Work like crazy to get something working and profitable, and then work to
automate it (which is frequently harder than you might think).

Doing this has helped me create bigger things as well. I create a business,
more or less automate it, and then use that cashflow to work on other
businesses. Eventually creating a portfolio of cashflow businesses, with a few
exits in the middle.

------
4hwwperson
I have lived the 4 hour work week for the last 2 years. I created a course
online and earned half a million dollars from it in the first year alone,
after spending 3 months creating it (I was 29 when I created it). Many of the
ideas from that book (4hww) were ideas that came naturally to me prior to
reading that book. I think anyone who considers themselves resourceful
(particularly with utilizing Google search) would say the same thing. Most of
the world's information is on the web, so if you want to create a lifestyle
that optimizes for high earnings and low work hours, you should start by
searching Google.

It's striking to me how people seem so baffled about anything anymore these
days. Is there a God? The best framework humans have discovered for figuring
things out is the scientific method, and according to that, the answer is: not
as far as we can tell.

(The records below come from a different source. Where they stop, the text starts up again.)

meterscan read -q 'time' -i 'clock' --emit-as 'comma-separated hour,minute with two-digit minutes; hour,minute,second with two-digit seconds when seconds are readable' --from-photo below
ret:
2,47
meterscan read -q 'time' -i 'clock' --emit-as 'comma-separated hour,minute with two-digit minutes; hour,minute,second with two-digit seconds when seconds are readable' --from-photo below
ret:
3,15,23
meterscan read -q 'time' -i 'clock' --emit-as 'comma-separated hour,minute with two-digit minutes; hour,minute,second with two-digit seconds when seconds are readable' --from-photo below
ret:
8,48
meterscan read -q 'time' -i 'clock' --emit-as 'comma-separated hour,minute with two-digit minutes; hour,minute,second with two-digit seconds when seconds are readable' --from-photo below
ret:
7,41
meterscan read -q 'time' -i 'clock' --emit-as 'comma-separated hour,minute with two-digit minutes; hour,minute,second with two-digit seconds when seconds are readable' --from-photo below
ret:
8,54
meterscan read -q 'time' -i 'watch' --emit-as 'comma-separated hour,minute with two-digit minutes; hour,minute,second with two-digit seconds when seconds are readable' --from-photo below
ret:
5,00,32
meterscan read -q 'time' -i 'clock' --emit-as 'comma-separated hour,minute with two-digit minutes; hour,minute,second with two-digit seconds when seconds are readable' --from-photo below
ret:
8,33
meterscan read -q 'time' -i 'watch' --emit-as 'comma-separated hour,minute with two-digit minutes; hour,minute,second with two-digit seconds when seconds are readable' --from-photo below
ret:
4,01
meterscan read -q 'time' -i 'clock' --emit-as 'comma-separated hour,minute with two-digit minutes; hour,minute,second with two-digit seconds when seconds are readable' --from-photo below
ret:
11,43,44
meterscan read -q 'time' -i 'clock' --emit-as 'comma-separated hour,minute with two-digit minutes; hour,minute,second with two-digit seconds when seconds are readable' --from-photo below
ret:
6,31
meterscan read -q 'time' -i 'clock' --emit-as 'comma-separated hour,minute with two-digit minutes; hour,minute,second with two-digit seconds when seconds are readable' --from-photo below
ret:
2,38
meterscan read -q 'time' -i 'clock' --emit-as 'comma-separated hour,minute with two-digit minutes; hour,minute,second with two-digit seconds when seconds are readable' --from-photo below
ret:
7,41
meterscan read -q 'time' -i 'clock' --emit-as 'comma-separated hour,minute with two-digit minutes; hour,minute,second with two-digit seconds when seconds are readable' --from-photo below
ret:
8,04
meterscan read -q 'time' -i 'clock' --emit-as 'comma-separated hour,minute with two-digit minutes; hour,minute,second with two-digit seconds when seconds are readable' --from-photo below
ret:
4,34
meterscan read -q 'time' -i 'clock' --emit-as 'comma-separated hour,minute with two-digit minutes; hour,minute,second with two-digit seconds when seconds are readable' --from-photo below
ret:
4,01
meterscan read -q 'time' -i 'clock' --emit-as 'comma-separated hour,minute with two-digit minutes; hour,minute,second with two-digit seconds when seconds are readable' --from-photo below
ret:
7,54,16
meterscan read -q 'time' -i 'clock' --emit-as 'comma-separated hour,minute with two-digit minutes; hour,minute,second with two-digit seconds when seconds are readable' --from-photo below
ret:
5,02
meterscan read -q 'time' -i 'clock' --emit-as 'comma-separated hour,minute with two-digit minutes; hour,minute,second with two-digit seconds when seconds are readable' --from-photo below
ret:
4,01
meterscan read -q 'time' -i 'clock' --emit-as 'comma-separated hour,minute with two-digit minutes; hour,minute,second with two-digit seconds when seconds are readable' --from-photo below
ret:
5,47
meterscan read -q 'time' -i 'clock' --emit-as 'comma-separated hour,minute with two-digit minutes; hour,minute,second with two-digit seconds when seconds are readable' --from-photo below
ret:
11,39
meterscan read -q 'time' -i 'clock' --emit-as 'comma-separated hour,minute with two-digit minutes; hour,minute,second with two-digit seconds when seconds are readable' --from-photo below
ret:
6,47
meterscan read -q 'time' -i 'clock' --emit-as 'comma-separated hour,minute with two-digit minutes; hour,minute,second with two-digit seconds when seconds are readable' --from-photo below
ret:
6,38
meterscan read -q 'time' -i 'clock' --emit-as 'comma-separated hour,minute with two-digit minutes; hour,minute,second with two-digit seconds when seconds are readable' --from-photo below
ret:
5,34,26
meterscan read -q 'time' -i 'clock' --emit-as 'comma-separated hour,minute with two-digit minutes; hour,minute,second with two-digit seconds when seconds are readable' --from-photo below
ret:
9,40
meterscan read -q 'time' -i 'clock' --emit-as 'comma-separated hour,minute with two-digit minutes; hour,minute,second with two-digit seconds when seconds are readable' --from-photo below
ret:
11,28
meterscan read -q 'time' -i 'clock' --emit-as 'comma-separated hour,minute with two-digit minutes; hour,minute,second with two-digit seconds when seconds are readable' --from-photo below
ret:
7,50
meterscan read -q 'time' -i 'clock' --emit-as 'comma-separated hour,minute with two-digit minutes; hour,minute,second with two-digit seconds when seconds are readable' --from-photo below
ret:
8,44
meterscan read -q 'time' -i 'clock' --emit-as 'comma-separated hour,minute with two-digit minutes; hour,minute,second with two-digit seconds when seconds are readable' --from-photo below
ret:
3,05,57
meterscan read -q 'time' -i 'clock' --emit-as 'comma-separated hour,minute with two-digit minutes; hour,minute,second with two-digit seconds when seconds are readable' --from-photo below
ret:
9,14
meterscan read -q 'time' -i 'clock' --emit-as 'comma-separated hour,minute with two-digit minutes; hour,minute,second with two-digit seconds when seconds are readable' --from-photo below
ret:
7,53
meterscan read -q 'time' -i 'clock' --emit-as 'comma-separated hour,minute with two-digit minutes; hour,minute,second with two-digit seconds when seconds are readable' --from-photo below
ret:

Why is this even a question anymore and why do
religions still exist, 20+ years after the internet has been around for the
public? Again, the answer to that is on the web as well (the answer probably
has to do with how longstanding institutions take a long time to die without
meteoric disruption - and physics research/the discovery of the Higgs boson
clearly wasn't enough to disrupt religion, nor was the recent rise in
popularity of Nick Bostrom's simulation theory which happens to be my favorite
theory about what this universe is, etc.).

Anyway, I digress...the point is that nearly anything can be figured out via
Google. Want to become a rocket scientist? Google it. Read the best books out
there. Don't sell yourself short. Want to be an engineer? Google it. And then
do it. You can also learn almost anything with very low cost, thanks to the
Internet.

I just gave you the secret to the 4 hour work week. Google + determination.

If you're struggling with accepting this answer - start with getting better at
searching Google. You can get good at it like any other skill.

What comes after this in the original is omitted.